**Work instructions:**
(1) In the Edible Reading Awards feature, rewrite the paragraph that begins "Hasn't 2014 been a weird year for Reading?" as a short list of the changes it mentions.
(2) From the Edible Reading Awards feature, list every question that begins with the word "Will".

[START Extract provided]

Feature: The 2014 Edible Reading Awards

Hasn’t 2014 been a weird year for Reading? When it started we were all getting over the shock of Jackson’s closing down, and it’s been another year of greetings and partings. Some of the partings have been surprising to say the least: who’d have thought this time last year that we’d say goodbye to Vicar’s, the iconic butcher on West Street? Who could imagine that the last edition of the Reading Post would appear on newsstands? Who could guess that Reading F.C. would sack another manager? (All right, maybe some of the changes were less surprising than others…).

It makes you wonder what 2015 has in store, and what other time-honoured local institutions may be in jeopardy. Will the After Dark still be open this time next year? Will the doughnut kiosk recorded announcement be heard no more? Will Reading Elvis move to Swindon? I can’t imagine anything worse for the town’s morale (or for Reading Elvis – come on, Swindon’s a bit of a hole, right?).

[END Extract provided]
[START Listed entries]

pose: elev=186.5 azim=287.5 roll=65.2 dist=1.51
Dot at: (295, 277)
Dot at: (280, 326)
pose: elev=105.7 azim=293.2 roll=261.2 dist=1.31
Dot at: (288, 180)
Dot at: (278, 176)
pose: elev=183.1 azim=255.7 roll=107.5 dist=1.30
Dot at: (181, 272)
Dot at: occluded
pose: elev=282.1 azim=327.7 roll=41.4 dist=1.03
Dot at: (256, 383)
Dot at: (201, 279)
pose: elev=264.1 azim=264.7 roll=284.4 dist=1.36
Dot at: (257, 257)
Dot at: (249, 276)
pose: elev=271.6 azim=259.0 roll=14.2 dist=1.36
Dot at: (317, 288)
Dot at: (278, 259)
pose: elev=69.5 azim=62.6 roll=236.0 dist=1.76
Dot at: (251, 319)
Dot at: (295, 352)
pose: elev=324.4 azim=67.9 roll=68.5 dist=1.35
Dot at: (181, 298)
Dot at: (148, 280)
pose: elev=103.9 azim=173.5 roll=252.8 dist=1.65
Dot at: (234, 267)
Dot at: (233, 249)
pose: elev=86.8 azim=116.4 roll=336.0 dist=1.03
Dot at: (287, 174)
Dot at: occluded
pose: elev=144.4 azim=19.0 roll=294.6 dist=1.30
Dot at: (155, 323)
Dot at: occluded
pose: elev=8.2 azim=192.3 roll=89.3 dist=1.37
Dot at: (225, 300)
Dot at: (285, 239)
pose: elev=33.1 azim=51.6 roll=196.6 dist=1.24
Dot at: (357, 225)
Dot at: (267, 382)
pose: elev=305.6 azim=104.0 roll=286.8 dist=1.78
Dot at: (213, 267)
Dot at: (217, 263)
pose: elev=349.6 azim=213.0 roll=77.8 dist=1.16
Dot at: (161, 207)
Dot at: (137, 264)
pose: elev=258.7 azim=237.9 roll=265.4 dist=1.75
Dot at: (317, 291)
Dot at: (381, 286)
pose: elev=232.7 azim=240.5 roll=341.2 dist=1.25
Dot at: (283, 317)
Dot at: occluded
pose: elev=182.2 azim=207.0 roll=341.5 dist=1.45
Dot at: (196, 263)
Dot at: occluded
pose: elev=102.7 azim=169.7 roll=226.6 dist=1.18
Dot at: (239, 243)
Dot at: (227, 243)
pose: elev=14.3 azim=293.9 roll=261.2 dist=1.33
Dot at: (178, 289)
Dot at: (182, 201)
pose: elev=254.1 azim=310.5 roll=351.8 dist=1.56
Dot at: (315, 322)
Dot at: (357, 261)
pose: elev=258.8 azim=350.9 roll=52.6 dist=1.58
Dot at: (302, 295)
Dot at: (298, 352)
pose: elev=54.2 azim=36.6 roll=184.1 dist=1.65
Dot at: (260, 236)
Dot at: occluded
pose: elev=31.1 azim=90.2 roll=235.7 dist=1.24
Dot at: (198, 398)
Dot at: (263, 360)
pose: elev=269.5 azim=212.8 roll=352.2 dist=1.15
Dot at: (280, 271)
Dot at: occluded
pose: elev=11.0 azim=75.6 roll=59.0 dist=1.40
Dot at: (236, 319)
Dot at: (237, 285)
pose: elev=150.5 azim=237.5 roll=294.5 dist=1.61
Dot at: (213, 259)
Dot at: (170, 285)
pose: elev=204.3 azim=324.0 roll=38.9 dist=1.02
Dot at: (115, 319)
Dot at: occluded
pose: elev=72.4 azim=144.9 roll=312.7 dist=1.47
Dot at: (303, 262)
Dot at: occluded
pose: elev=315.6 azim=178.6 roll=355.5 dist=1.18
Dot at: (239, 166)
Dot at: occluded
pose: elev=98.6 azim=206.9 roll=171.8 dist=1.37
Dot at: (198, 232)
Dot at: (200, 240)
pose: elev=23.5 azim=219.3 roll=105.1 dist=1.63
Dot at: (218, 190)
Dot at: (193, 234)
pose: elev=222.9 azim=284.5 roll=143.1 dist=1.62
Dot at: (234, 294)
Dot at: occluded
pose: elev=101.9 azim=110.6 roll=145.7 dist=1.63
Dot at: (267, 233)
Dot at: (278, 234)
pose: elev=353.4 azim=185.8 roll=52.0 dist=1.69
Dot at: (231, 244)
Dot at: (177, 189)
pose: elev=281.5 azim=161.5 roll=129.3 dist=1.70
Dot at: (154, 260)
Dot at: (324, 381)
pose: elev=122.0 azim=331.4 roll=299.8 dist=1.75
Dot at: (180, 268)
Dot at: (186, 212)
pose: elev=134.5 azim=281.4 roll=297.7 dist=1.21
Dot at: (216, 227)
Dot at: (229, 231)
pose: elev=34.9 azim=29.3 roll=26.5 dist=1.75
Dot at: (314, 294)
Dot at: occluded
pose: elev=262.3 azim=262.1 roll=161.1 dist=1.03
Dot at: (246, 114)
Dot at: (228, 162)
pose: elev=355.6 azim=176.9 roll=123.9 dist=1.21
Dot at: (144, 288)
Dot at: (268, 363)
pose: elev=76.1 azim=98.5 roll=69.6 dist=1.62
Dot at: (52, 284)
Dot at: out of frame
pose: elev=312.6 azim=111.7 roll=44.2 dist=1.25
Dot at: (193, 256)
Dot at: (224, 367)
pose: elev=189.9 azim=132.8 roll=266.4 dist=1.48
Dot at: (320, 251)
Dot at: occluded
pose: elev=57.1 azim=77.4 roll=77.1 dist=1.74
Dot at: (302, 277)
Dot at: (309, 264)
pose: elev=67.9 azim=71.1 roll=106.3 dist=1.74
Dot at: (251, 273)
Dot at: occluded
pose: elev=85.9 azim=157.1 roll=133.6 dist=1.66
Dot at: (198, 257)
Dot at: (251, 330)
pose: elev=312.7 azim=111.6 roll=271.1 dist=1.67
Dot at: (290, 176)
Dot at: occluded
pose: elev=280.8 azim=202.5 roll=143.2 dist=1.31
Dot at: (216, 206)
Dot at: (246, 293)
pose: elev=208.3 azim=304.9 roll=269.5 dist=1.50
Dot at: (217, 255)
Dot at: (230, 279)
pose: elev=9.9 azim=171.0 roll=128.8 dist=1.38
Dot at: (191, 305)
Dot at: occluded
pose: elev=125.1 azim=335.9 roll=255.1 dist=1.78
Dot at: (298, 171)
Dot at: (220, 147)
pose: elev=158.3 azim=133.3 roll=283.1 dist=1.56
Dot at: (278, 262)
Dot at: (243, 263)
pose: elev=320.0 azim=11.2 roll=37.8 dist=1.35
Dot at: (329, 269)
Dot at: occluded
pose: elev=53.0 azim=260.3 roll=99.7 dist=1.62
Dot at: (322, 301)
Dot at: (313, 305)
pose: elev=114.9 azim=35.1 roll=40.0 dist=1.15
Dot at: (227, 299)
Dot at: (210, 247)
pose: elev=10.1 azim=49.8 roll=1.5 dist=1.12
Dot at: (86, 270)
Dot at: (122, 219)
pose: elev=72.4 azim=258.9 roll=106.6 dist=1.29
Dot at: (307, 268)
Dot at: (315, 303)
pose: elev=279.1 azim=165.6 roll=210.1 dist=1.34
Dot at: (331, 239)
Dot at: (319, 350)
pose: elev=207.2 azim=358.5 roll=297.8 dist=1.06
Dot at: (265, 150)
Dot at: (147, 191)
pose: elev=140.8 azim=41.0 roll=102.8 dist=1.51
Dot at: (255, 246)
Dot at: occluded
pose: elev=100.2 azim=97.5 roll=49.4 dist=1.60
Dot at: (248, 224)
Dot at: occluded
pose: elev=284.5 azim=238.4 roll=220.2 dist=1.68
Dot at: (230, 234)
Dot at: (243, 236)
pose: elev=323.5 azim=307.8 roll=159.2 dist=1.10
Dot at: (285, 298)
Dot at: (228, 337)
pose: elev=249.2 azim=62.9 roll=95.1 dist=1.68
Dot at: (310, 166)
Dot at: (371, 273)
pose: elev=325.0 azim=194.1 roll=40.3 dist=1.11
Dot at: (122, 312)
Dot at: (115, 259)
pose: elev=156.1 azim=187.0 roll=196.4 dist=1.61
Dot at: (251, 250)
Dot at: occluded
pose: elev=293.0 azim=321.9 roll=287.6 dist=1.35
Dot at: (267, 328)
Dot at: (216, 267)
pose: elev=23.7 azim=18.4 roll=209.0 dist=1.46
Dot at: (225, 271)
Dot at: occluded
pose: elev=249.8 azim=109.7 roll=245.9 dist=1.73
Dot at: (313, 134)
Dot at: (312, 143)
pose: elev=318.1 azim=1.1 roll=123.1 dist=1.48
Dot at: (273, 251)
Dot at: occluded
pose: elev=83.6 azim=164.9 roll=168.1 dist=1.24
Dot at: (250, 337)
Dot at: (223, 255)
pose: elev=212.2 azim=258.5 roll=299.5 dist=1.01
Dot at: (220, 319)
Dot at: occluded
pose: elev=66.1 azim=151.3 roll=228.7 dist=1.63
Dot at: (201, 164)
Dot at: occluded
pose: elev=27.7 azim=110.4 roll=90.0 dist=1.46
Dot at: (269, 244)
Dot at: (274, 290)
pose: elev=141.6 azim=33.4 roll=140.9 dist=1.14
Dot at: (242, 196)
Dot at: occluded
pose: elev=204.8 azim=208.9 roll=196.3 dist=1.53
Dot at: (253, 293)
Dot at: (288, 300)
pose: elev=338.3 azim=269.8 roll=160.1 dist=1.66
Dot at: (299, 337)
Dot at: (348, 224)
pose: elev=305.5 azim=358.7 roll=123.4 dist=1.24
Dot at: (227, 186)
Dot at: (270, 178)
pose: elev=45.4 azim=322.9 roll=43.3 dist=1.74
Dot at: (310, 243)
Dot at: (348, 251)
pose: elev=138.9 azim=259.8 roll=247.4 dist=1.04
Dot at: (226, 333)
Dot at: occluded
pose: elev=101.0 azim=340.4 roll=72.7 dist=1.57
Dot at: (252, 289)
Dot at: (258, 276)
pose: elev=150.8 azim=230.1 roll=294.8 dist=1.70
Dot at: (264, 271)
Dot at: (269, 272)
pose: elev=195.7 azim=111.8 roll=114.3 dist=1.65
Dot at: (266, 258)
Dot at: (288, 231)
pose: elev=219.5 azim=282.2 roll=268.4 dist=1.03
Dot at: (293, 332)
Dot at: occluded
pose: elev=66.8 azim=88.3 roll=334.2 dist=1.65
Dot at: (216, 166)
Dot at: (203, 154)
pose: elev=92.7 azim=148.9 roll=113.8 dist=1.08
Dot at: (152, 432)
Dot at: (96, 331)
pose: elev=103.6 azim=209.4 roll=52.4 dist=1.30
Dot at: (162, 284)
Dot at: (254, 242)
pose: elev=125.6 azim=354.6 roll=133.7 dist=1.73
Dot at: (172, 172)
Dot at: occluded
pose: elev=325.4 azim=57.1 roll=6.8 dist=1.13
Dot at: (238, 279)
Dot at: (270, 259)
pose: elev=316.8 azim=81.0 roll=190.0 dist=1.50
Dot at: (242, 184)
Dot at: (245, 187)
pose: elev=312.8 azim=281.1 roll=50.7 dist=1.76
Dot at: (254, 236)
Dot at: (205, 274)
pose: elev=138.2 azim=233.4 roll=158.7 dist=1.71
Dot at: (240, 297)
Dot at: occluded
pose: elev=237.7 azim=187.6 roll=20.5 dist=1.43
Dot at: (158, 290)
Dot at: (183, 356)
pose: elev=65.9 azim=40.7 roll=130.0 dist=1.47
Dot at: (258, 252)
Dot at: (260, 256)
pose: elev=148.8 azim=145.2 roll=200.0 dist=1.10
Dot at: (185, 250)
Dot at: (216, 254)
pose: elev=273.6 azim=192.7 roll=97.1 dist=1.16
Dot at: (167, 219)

[END Listed entries]

**The solutions:**
(1)
- Jackson's closed down, a shock as 2014 began.
- Vicar's, the iconic butcher on West Street, said goodbye.
- The last edition of the Reading Post appeared on newsstands.
- Reading F.C. sacked another manager, one of the less surprising changes.

(2)
- Will the After Dark still be open this time next year?
- Will the doughnut kiosk recorded announcement be heard no more?
- Will Reading Elvis move to Swindon?